Consegna A —
Ricopia per intero e senza alcuna modifica il testo sull'attualità del celibato sacerdotale.

------

ATTUALITÀ DEL CELIBATO SACERDOTALE

 

Le necessità del nostro tempo

 

Per molto tempo sono andato cercando un appropriato tema scritturisti-co con il quale esprimere chiaramente l'importanza e l'attualità di un impegno celibatario nella vita di un sacerdote e recentemente in una conversazione su questa materia con un anziano amico sacerdote, la mia attenzione fu attratta dal suo costante uso del termine - "il patto". Gli ho chiesto perché egli lo raffigurasse in quel modo e la sua risposta fu che in definitiva il celibato era tutta una relazione - tra Gesù e colui che Lui ha chiamato. Stabilire quella relazione pienamente e correttamente dovrebbe essere la ragion d'essere di un impegno celibatario.

------

Consegna B —
Trascrivi in una tabella Markdown con le colonne Numero e Riga tutto ciò che va dall'inizio dei record fino alla riga che contiene "These statistics are", inclusa. Nella prima colonna va il numero progressivo e nella seconda il testo della riga, tralasciando le righe vuote.

Sezione dati —

------

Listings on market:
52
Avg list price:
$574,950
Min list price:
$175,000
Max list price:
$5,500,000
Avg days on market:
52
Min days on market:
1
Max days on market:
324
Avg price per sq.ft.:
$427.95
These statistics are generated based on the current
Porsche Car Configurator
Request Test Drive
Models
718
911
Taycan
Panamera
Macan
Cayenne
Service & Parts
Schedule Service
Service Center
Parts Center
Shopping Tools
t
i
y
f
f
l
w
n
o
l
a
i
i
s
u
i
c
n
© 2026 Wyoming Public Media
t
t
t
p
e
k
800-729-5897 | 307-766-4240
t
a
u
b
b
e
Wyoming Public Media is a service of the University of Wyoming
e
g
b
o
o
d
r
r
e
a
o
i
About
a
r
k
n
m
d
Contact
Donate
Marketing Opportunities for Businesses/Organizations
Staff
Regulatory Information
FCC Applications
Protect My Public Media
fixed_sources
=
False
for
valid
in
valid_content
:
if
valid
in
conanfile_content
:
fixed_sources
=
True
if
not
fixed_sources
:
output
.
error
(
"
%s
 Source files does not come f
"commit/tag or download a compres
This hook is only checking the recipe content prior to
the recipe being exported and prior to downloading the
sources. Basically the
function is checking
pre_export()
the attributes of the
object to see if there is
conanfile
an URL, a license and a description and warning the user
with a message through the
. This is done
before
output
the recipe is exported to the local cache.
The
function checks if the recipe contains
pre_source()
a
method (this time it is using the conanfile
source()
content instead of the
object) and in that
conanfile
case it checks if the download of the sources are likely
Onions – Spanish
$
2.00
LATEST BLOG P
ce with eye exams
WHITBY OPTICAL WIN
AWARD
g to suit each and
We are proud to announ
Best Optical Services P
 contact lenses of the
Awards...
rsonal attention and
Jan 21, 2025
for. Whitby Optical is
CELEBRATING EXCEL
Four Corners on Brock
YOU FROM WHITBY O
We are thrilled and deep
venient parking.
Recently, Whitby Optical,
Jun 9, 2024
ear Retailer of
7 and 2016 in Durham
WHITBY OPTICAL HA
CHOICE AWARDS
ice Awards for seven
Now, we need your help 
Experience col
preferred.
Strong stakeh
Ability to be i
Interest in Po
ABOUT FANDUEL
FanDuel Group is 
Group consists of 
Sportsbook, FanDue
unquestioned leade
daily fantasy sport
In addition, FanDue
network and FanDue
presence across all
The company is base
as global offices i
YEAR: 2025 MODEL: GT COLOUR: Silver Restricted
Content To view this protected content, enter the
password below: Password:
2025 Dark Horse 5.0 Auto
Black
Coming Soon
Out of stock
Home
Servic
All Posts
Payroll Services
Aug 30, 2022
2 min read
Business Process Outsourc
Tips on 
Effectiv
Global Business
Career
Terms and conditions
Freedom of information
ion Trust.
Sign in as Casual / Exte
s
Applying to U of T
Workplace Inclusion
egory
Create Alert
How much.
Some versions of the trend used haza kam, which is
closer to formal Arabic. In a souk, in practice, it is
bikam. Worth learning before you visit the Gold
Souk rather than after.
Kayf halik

------

Soluzione A —
ATTUALITÀ DEL CELIBATO SACERDOTALE

 

Le necessità del nostro tempo

 

Per molto tempo sono andato cercando un appropriato tema scritturisti-co con il quale esprimere chiaramente l'importanza e l'attualità di un impegno celibatario nella vita di un sacerdote e recentemente in una conversazione su questa materia con un anziano amico sacerdote, la mia attenzione fu attratta dal suo costante uso del termine - "il patto". Gli ho chiesto perché egli lo raffigurasse in quel modo e la sua risposta fu che in definitiva il celibato era tutta una relazione - tra Gesù e colui che Lui ha chiamato. Stabilire quella relazione pienamente e correttamente dovrebbe essere la ragion d'essere di un impegno celibatario.

Soluzione B —
| Numero | Riga |
|---|---|
| 1 | Listings on market: |
| 2 | 52 |
| 3 | Avg list price: |
| 4 | $574,950 |
| 5 | Min list price: |
| 6 | $175,000 |
| 7 | Max list price: |
| 8 | $5,500,000 |
| 9 | Avg days on market: |
| 10 | 52 |
| 11 | Min days on market: |
| 12 | 1 |
| 13 | Max days on market: |
| 14 | 324 |
| 15 | Avg price per sq.ft.: |
| 16 | $427.95 |
| 17 | These statistics are generated based on the current |